– Não posso entrar no banho agora! – exclamou a Marcinha.
Estranhei:
– Ué? Por quê?
– Preciso ouvir o julgamento!
É que chegava ao seu desfecho o julgamento do caso do menino Bernardo e, pelo que percebi, gaúchos e gaúchas de todas as querências fizeram como a Marcinha: permaneceram, durante horas, prisioneiros da transmissão feita pela Rádio Gaúcha.
O julgamento mesmerizou as pessoas como se elas estivessem assistindo ao capítulo final de Avenida Brasil. Só vi coisa igual em 1990, no julgamento de Antônio Dexheimer. Ele era acusado pelo assassinato de José Antônio Daudt.
Na época, eu era repórter de política, setorista da Assembleia Legislativa. Foi lá que conheci Dexheimer, que estava no fim de seu mandato como deputado estadual. Gostava dele. Era uma pessoa afável, inteligente e com senso de humor. Uma personalidade decididamente interessante. Travamos boas conversas durante as pausas para o cafezinho, no saguão do plenário. Numa dessas, Dexheimer me contou que pretendia escrever um livro sobre o que havia acontecido com ele no Caso Daudt. Ouvi aquilo e lamentei em silêncio: eu é que queria escrever aquela história.
Dexheimer foi absolvido, voltou para Erechim e foi eleito prefeito. Três anos já se tinham passado e nada de o livro sair. Foi então que li uma pequena notícia em Zero Hora informando que ele havia desistido de escrever a história. Ao chegar ao ponto final, saltei da cadeira. Marchei imediatamente para o departamento pessoal do jornal em que trabalhava e pedi demissão. Depois, liguei para Dexheimer e avisei:
– Estou indo para Erechim amanhã para escrever o livro sobre tua participação no Caso Daudt.
Ele vacilou:
– Não… espera um pouco… temos que pensar e…
– Amanhã conversamos! – interrompi. – Vou arrumar minhas coisas!
Não dei tempo para que ele argumentasse. Comprei passagem de ônibus para Erechim e naquela noite mesmo já estava a caminho. Chegando lá, é evidente que o convenci a me dar o depoimento. Em 40 dias de trabalho obsessivo, entreguei o livro para a editora.
Hoje, não seria mais tão impetuoso – tenho mais responsabilidades e quem tem mais responsabilidades tem mais medo.
Essa é outra das grandes perdas que sobrevêm com a idade, além da visão de perto: o desassombro. Nos anos 1990, sem dinheiro no banco ou parentes importantes, simplesmente pedi demissão de um bom emprego e me aventurei em um projeto incerto. Hoje, ficaria cogitando, pingando reticências no meu ímpeto…

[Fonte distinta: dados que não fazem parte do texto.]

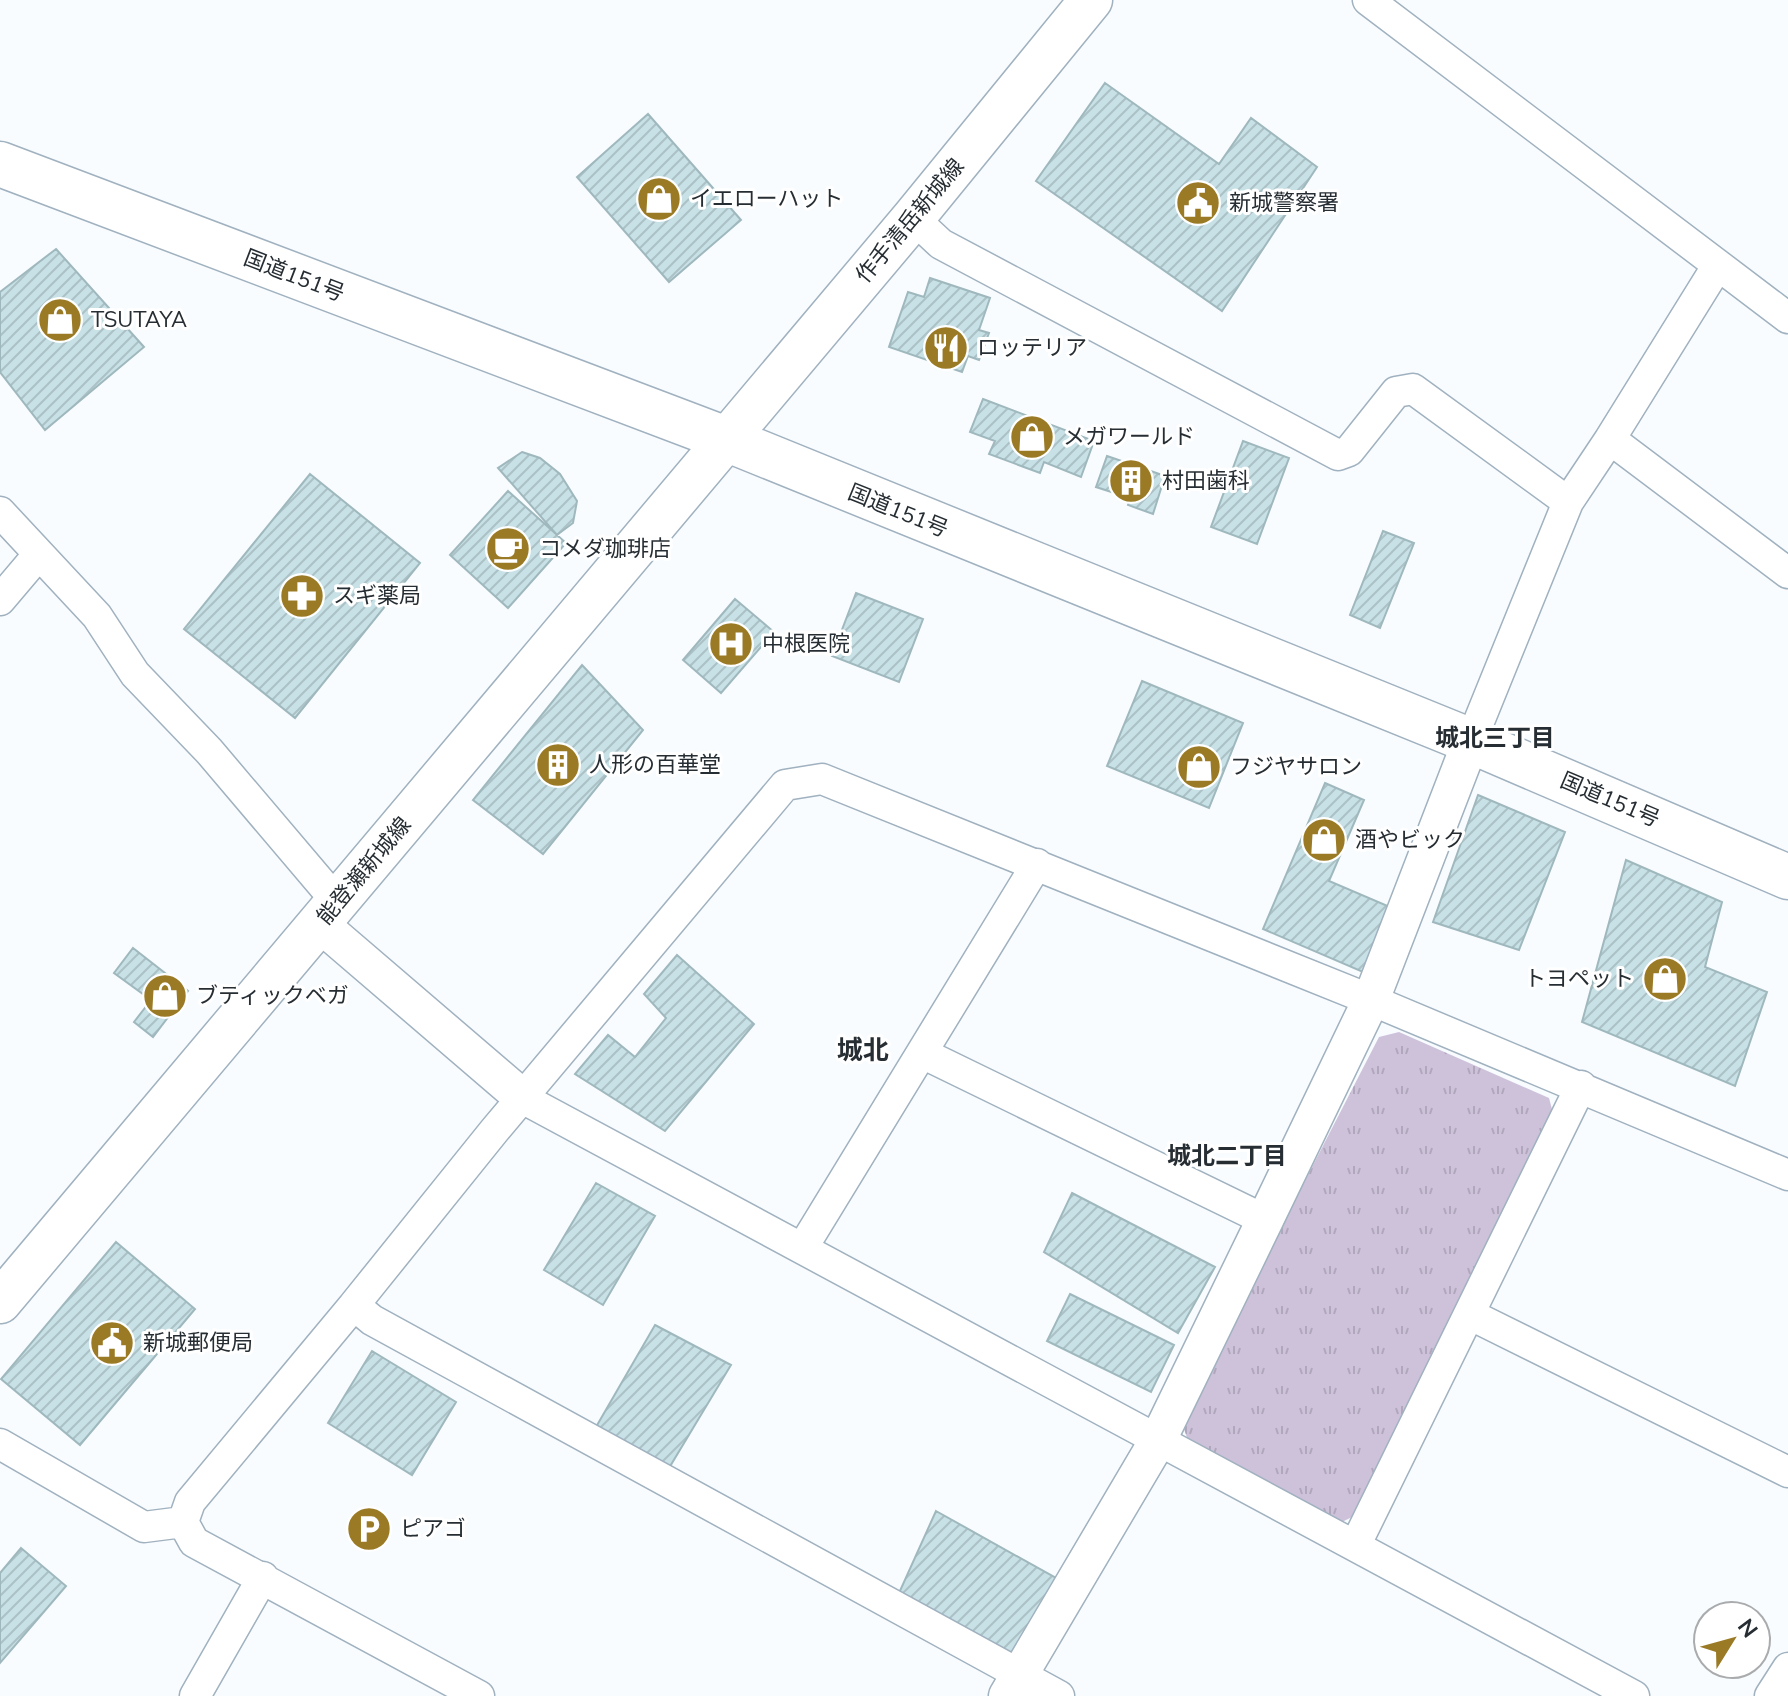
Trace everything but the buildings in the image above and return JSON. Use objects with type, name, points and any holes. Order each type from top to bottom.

Agora, no julgamento do Caso Bernardo, senti ganas de pegar a história pelas crinas e montar nela. É uma trama muito forte. Muito cruel. E, por isso mesmo, muito atrativa, tanto que paralisou o Rio Grande em uma semana de Gre-Nal.
Mas a minha vontade de submergir no caso passou ao ver uma cena pelo portal GaúchaZH: foi quando o advogado de defesa chamou o pai do menino assassinado, Leandro Boldrini, e o postou diante dos jurados.
Boldrini não fez nada além de caminhar até o ponto indicado e lá ficar parado. O problema é que ele vestia uma camiseta branca em que estavam impressas, em azul, as marcas de dois pequenos pés de criança. Eram os pés de sua outra filha. Havia também uma mensagem gravada na camiseta, supostamente uma frase da menina: “Pai, eu sigo seus passos”. Boldrini manteve-se de pé, em silêncio, as mãos ao longo do corpo, enquanto o advogado pedia sua absolvição, falando aos jurados na segunda pessoa do plural:
– Absolvei!
A encenação me causou certa repugnância. Boldrini estava sendo acusado de ter tramado a morte do próprio filho e, para se livrar, usava a imagem de uma filha com quem nem convive (está há quase cinco anos preso), a fim de provar que é bom pai. Era uma pantomima vulgar e apelativa. Boldrini, dentro daquela camiseta, pareceu-me um ser humano menor, um homem de personalidade débil, que topa participar de qualquer farsa em troca de uma vantagem. Quem teria interesse em um personagem assim?
Continuei acompanhando o julgamento, só que agora com mais melancolia do que excitação. Esse foi um caso triste. A vida daquele menino foi triste. Sua morte, mais triste ainda. Nunca será esquecida. Mas não quero mais me lembrar.